Web page edit records:
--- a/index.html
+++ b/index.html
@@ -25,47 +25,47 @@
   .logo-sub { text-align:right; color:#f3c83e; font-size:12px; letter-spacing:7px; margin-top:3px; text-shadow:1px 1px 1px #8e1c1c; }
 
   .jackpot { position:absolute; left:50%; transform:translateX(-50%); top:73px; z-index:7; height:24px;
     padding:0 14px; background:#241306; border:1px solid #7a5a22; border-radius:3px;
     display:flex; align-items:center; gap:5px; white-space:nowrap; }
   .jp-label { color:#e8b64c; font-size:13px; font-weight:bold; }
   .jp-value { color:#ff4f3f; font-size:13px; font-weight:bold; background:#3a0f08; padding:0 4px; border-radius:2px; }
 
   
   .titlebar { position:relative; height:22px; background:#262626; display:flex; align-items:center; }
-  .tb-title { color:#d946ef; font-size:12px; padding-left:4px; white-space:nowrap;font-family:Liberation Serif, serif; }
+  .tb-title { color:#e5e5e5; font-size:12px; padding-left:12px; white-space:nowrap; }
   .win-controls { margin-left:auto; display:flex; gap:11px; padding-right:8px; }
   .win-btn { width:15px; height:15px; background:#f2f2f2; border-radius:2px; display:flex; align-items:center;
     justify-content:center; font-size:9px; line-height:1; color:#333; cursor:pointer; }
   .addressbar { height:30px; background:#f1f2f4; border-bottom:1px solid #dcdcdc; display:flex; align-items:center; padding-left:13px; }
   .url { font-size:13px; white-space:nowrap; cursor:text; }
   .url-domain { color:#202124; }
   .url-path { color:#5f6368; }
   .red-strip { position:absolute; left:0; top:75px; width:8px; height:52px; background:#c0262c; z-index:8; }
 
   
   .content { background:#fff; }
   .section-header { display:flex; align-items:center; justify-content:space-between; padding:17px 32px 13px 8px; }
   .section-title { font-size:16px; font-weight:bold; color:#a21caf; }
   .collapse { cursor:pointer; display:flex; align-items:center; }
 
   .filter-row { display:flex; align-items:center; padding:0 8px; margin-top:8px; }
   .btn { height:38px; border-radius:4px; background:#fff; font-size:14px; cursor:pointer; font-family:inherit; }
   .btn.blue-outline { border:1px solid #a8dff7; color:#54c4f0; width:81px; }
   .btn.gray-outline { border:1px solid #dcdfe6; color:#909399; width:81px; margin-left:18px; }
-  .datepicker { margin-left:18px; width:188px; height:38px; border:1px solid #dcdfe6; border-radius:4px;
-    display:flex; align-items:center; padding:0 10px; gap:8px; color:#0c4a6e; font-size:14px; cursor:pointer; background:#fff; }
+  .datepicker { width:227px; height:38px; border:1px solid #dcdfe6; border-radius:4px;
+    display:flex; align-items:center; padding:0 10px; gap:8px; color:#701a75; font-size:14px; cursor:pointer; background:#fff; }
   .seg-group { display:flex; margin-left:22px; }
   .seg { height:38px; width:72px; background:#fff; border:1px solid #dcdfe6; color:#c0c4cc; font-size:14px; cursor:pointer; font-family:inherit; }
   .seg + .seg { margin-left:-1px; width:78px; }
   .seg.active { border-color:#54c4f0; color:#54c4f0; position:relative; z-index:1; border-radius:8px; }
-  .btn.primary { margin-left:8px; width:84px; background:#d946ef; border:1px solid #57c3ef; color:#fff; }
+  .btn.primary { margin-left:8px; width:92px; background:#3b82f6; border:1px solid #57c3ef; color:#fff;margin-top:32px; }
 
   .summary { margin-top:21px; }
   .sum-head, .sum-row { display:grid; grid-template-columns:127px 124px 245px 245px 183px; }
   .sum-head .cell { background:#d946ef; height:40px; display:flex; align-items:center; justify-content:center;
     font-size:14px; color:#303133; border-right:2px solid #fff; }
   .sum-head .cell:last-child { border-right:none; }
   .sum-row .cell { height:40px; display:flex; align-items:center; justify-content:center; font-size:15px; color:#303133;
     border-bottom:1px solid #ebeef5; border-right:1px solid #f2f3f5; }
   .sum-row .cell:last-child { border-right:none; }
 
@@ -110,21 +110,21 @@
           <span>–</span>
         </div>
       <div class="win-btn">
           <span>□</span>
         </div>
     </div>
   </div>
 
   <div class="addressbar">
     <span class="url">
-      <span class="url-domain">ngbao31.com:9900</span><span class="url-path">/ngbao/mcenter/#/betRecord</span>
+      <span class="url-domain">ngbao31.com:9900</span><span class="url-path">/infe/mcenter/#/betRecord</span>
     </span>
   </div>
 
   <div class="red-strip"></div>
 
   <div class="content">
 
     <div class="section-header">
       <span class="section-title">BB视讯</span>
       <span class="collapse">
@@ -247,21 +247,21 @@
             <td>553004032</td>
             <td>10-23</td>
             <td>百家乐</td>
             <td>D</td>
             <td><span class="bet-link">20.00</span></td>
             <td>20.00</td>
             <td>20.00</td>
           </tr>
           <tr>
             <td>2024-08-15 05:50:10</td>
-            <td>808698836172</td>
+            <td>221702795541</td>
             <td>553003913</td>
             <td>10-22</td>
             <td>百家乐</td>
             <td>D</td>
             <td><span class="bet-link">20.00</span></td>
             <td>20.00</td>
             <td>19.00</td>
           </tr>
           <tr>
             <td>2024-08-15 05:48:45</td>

--

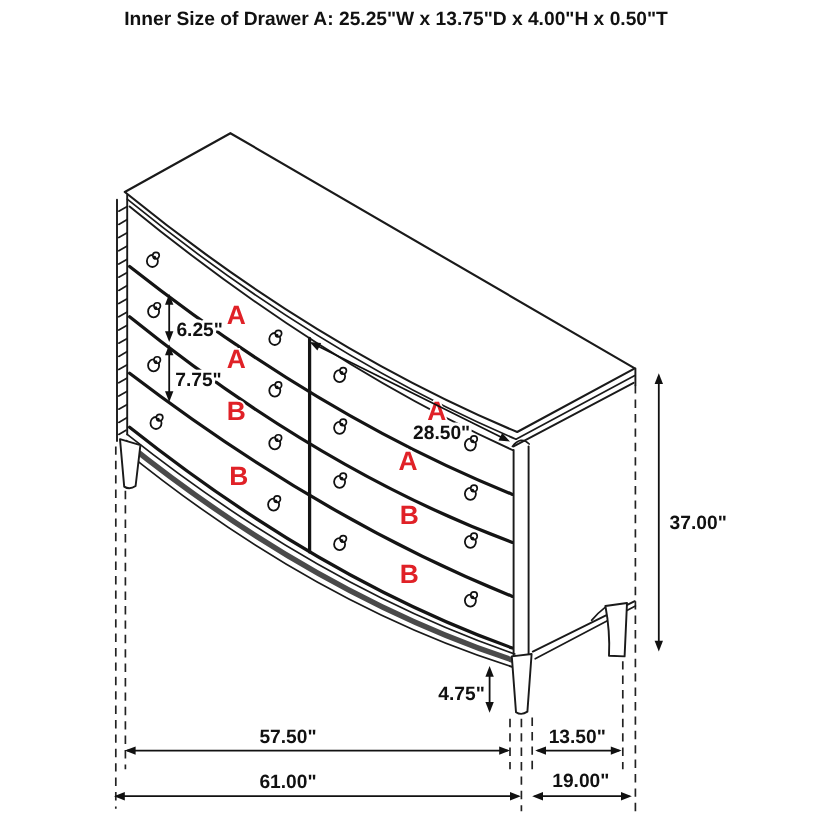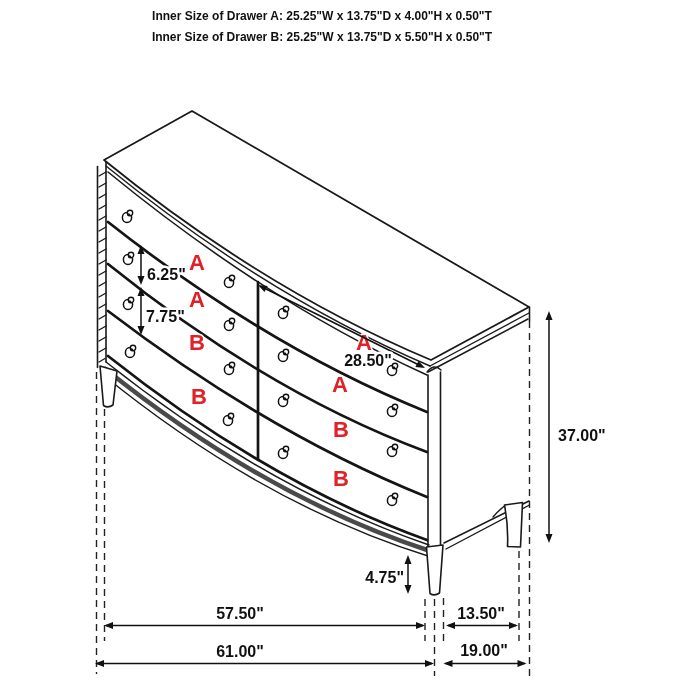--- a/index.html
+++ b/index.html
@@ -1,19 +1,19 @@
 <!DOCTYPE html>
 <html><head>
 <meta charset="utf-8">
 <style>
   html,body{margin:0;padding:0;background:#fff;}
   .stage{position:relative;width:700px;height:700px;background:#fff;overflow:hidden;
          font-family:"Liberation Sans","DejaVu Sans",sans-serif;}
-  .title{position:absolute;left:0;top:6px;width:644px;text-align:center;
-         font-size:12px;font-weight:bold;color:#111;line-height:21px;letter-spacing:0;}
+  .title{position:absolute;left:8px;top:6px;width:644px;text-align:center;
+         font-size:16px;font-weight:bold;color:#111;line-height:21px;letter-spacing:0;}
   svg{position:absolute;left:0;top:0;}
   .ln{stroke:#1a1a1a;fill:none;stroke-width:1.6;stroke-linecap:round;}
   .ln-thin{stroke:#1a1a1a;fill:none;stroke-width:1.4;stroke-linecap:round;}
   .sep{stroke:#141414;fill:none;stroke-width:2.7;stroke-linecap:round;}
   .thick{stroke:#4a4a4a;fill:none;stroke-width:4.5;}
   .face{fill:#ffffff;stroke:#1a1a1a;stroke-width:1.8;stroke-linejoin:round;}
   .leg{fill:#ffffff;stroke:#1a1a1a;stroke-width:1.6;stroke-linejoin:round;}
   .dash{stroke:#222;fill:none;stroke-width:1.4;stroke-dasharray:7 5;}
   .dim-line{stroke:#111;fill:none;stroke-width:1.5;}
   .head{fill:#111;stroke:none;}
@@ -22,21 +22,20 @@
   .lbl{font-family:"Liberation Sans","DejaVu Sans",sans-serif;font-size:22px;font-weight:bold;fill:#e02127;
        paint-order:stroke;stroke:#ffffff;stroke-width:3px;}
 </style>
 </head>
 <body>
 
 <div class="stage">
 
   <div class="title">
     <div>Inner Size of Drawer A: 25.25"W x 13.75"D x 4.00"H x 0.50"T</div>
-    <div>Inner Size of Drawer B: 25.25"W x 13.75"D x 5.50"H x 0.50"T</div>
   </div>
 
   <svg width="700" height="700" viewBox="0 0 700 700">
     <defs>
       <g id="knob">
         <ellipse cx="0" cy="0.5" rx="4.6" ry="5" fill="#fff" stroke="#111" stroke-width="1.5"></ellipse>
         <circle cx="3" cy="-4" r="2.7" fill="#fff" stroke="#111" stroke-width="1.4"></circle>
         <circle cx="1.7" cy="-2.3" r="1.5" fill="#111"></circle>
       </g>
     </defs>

(Your assignment) Only the lines above starting at the line that holds "color:#e5e5e5; font-size:12px; padding-left:12px;" and ending at the line that holds "justify-content:center; font-size:9px; line-height:1;" are to be repeated, exactly and in full.

(Reply to the task)
+  .tb-title { color:#e5e5e5; font-size:12px; padding-left:12px; white-space:nowrap; }
   .win-controls { margin-left:auto; display:flex; gap:11px; padding-right:8px; }
   .win-btn { width:15px; height:15px; background:#f2f2f2; border-radius:2px; display:flex; align-items:center;
     justify-content:center; font-size:9px; line-height:1; color:#333; cursor:pointer; }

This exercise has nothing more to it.